Still, according to the Human Rights Watch report, 28 states require a physician to determine or declare death after the lethal injection procedure. Nine other states require a physician’s presence without stating the physician’s exact purpose.

As more medical professionals refuse to participate in the killing, more prisoners’ death sentences are being repealed. A California judge recently granted Michael Morales, a prisoner convicted of raping and killing a teenage girl in 1981, an indefinite stay of execution by default. Morales was scheduled to die in February, but prison officials postponed his execution after two anesthesiologists refused to participate.

U.S. District Judge Jeremy Fogel ruled that officials either had to find a qualified doctor who would participate in the execution, or execute Morales by administering an overdose of sedatives rather than infusing the usual series of three lethal drugs. When prison officials chose the overdose option, the judge required the injection to be administered by a qualified medical professional.

A similar ruling by U.S. District Judge Fernando Gaitan Jr. halted executions by lethal injections in Missouri this spring. Judge Gaitan’s ruling requires an anesthesiologist to mix the lethal drugs, administer them or oversee their administering, and monitor the inmate’s level of consciousness.

The Missouri ruling prompted the ASA to issue a statement reminding members of their ethical obligations, Dr. Orin F. Guidry, president of the ASA, told IPS.

“Once it became clear that Missouri was going to search for anesthesiologists, I wanted to make it known to all our members,” he said.

His statement read, in part, “Lethal injection was not anesthesiology’s idea… The legal system has painted itself into this corner and it is not our obligation to get it out.

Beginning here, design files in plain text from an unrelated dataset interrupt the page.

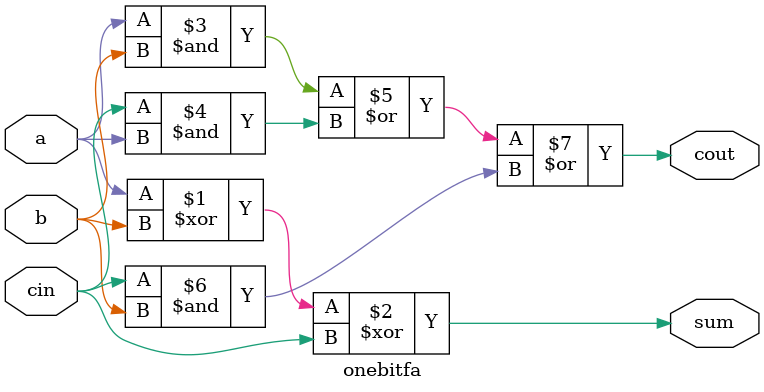
<source format=v>
module onebitfa (
    input  wire a,      // Operand A
    input  wire b,      // Operand B
    input  wire cin,    // Carry in
    output wire sum,    // Sum
    output wire cout    // Carry out
);

  // Internal components
  xor xor1(sum, a, b, cin);                     // Take the XOR with fan in of 3 of a, b and cin and put the result in sum
  or or1(cout, (a & b), (cin & a), (cin & b));  // Take the OR with fan in of 3 of a&b, cin&a and cin&b and put the result in cout
endmodule
</source>
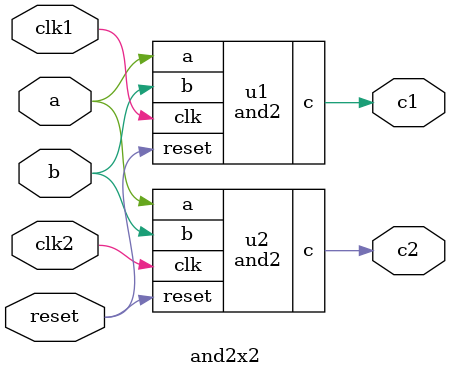
<source format=v>
`timescale 1ns / 1ps

module and2 (
  input a,
  input b,
  input clk,
  input reset,
  output reg c = 1'b0
);

  reg a_reg, b_reg  = 1'b0;

  always@(posedge clk)
    if (reset) begin
      a_reg <= 1'b0;
      b_reg <= 1'b0;
      c     <= 1'b0;
    end else begin
      a_reg <= a;
      b_reg <= b;
      c     <= a_reg & b_reg;
    end

endmodule


module and2x2  (
  input a,
  input b,
  input clk1,
  input clk2,
  input reset,
  output wire c1,
  output wire c2 
);
   
   and2 u1 (a,b, clk1, reset, c1);
   and2 u2 (a,b, clk2, reset, c2);


endmodule

</source>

This is a complex subject and anesthesiology is being reluctantly thrust into the middle of it.”

The recent challenges have raised the question of whether lethal injections are at all possible without the aid of medical professionals.

Still, some death penalty opponents argue that the debate about whether doctors and medical professionals have a professional obligation to make lethal injections humane should include further scrutiny of the death penalty itself.

“There is a level of ambivalence about capital punishment,” Dr. Groner said. “As long as it looks clean and like a clinical, sanitary procedure, the American public is more than willing to accept it.”